◆ Stored entries:
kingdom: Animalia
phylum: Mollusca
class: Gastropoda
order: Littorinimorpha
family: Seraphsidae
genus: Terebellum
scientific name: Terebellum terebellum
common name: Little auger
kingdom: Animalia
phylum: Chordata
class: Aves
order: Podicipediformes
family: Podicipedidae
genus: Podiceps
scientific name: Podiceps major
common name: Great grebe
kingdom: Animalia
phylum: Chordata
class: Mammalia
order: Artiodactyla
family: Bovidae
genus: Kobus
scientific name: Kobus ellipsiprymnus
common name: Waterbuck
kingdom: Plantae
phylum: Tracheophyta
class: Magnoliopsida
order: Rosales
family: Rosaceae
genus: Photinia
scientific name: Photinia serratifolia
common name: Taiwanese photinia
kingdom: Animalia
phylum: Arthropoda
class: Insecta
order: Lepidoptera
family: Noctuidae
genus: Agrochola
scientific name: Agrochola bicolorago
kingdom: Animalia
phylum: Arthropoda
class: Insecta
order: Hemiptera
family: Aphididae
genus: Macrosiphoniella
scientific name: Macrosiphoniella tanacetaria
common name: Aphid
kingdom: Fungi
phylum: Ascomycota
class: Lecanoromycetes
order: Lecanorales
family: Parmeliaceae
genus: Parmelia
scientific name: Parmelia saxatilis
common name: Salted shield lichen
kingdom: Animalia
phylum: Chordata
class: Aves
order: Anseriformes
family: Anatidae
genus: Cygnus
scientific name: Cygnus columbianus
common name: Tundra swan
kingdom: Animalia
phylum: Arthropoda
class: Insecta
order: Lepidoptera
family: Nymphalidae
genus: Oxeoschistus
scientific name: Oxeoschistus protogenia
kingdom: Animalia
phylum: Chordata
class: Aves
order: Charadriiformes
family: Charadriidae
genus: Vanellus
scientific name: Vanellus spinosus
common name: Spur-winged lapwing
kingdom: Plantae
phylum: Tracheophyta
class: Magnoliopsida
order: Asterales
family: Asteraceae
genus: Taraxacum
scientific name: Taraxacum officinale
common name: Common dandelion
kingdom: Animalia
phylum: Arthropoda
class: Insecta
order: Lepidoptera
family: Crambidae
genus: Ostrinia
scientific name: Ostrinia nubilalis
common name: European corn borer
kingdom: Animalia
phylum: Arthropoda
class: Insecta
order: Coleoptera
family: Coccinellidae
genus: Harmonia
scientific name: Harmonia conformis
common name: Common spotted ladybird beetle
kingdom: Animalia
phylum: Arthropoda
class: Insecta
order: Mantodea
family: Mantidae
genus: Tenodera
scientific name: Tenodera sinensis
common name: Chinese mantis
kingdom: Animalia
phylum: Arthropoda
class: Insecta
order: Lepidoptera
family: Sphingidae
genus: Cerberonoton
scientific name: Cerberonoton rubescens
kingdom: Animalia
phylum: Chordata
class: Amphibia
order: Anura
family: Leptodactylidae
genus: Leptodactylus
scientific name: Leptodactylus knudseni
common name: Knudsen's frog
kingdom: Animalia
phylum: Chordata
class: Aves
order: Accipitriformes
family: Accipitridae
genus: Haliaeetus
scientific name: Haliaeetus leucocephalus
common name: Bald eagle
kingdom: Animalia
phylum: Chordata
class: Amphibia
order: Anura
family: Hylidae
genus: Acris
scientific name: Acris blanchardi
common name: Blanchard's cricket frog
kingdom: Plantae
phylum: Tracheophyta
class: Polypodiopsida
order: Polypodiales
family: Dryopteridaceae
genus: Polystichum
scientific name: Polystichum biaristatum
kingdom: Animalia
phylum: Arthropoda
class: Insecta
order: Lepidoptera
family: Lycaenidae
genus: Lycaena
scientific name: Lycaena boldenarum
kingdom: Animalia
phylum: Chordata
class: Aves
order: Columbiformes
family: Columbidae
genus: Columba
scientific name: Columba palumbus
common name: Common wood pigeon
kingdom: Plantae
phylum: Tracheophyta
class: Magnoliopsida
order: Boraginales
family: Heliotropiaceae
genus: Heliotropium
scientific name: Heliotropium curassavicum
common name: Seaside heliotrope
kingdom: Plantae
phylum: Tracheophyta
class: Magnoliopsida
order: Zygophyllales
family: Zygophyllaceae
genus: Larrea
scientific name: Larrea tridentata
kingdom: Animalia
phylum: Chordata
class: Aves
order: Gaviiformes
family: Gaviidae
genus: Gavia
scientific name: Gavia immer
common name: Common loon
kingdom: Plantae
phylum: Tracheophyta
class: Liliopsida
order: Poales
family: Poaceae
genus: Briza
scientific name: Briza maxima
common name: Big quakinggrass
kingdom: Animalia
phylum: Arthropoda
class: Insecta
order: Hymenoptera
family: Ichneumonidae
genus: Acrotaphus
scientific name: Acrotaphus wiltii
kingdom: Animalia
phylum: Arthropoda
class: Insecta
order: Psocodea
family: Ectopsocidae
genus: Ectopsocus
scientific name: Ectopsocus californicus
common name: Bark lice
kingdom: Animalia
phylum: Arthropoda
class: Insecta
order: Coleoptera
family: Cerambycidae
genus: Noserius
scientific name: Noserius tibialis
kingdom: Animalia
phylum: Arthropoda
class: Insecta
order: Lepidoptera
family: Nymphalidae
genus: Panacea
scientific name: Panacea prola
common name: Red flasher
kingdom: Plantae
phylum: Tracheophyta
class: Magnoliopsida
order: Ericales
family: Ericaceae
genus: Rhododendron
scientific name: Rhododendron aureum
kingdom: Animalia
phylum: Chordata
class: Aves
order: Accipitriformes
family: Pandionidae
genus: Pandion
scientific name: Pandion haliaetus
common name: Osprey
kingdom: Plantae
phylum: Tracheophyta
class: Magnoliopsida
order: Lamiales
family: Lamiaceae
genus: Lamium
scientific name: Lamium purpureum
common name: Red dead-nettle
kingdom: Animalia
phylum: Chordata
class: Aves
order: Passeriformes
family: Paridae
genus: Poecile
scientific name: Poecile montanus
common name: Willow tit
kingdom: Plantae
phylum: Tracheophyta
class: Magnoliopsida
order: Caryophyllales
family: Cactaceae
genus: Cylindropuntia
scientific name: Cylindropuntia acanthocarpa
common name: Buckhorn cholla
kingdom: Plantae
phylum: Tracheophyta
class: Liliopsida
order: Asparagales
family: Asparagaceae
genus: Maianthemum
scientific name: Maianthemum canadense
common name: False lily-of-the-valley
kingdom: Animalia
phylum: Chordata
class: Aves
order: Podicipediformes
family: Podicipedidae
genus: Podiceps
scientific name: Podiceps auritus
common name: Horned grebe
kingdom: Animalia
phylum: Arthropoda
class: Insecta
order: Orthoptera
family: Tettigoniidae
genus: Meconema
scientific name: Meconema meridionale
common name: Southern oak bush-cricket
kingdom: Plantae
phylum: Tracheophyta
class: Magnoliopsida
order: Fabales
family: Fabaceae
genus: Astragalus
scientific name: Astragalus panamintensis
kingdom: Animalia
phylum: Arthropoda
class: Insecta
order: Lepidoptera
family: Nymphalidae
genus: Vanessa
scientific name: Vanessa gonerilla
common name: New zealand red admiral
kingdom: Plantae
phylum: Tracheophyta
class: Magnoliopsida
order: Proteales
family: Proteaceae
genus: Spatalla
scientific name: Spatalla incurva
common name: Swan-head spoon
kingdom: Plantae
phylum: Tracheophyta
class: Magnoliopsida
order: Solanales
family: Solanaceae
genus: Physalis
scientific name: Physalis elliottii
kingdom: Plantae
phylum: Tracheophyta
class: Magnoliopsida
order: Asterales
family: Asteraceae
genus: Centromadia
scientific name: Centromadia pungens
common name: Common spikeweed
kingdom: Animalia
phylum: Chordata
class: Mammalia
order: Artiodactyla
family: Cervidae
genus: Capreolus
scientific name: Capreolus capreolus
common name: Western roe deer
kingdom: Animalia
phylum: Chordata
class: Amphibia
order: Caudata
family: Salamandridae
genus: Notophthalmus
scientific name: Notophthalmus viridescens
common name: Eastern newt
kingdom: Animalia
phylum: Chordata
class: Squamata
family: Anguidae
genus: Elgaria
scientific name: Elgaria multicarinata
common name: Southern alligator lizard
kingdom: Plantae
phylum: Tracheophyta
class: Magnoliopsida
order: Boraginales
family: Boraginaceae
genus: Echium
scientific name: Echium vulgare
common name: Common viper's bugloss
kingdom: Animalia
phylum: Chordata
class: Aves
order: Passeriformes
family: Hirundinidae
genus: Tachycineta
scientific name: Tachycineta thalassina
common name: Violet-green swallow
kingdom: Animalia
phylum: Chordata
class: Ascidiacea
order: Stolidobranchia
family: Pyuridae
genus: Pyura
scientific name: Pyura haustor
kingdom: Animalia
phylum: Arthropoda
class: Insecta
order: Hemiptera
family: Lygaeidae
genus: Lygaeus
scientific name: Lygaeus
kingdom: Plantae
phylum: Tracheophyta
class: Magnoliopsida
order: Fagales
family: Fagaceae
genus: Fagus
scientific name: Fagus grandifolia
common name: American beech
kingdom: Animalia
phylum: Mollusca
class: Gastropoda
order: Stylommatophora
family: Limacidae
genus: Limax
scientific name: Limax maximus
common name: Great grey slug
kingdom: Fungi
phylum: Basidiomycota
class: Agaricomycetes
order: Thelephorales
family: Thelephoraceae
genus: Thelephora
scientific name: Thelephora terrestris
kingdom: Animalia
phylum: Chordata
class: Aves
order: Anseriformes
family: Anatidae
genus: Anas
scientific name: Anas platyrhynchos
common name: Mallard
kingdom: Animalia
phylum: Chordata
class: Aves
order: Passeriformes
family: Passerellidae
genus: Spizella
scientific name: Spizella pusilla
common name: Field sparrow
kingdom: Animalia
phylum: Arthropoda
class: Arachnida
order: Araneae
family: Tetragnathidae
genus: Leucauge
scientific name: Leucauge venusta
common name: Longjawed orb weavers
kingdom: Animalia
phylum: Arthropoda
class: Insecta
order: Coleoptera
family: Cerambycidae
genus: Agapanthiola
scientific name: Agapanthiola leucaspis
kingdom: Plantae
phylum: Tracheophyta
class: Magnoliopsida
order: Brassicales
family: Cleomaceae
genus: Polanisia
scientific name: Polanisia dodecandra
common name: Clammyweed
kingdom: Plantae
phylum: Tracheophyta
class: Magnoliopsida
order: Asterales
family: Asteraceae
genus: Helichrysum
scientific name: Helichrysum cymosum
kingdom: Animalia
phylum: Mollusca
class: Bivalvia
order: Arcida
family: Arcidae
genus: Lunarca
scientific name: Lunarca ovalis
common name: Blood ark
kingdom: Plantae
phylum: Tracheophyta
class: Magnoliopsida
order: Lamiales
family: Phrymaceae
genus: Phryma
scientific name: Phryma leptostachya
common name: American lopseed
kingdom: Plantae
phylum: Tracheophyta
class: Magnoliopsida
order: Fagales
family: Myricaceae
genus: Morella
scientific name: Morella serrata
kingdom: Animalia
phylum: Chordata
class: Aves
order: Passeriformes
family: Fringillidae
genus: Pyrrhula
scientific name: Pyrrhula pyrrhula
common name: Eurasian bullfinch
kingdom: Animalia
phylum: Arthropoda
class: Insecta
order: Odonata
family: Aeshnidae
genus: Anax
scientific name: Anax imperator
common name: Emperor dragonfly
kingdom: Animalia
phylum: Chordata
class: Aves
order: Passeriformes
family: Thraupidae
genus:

◆ Work to do: Copy out the lines of the items above word for word, starting with the line that contains "family: Aeshnidae" and ending with the final line of the items, both included.

◆ The answer:
family: Aeshnidae
genus: Anax
scientific name: Anax imperator
common name: Emperor dragonfly
kingdom: Animalia
phylum: Chordata
class: Aves
order: Passeriformes
family: Thraupidae
genus:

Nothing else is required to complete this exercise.